Credit for the solution goes to my parents. Always resourceful, they came across a store selling used hotel fittings while looking for window coverings for their own house. They recently moved into a place backing onto a highway and found thick hotel curtains a good solution to highway noise.

So, instead of buying new curtains, I'm re-using some from a hotel. Now that they're up, I can easily feel the temperature difference. The window side is very cold, the inside nice and warm.

The difference?
Right now, at 9:30 in the morning on Feb. 25, 2011, the thermometer in my bedroom is reading 17.3 C. (I like a cool house.) The thermometer placed between the new curtains and the window is reading 5.5 C.

The curtains cost about $30 and are long and wide enough for a sliding patio door.

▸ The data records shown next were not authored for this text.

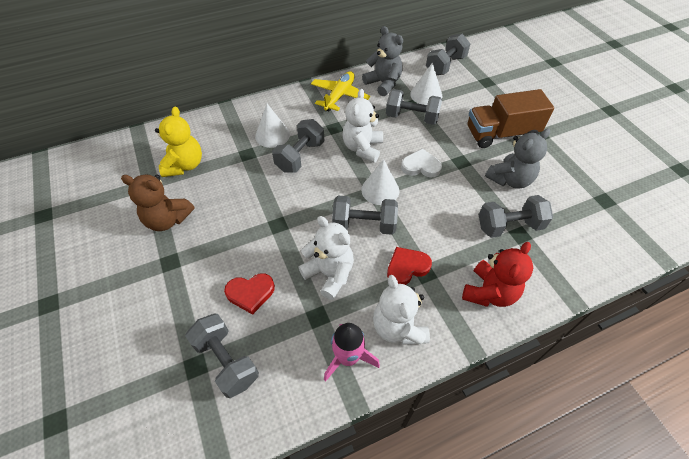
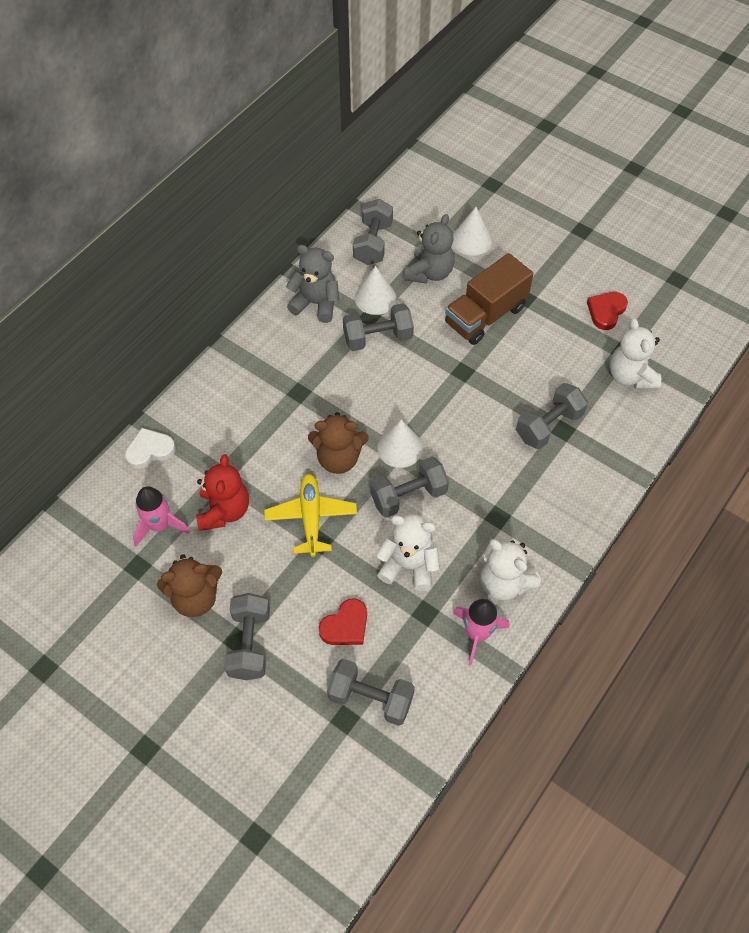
camera: 30 degrees left, 5 degrees up
yellow teddy bear [155,106,202,177] -> pink rocket [133,486,190,547]
white cone [255,104,290,148] -> white cone moved to [452,207,492,256]
grey dumbbell [272,119,324,173] -> grey dumbbell moved to [224,593,270,680]
yellow plane [311,71,370,112] -> yellow plane moved to [264,474,357,557]
white teddy bear [342,89,383,163] -> white teddy bear moved to [610,318,661,389]
red heart [387,247,432,285] -> red heart moved to [587,292,628,330]
white heart [401,148,442,178] -> white heart moved to [125,428,176,469]
red teddy bear [462,242,533,307] -> red teddy bear moved to [196,454,249,531]
grey teddy bear [485,129,550,189] -> grey teddy bear moved to [404,214,455,284]
none -> brown teddy bear [308,412,368,474]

New ones would have cost at least $90. Were I to make my own, they could insulate better but the materials alone would cost more than my used drapes.

They are not fashionable. They're beige with a floral print. To be fair, none of the inexpensive insulating drapes are particularly fashionable.

What I did to get around this is hang the heavy drapes flush to the wall, then hang my nicer-looking red drape a little higher and further out. Were I ambitious, I could probably remove the decorative fabric from the insulating drapes and sew the thermal layer onto my red drapes. But for now, I'm just enjoying the warmth. And in summer I'll appreciate how much heat they keep out... not to mention sunlight when it's streaming in just a little too early in the morning.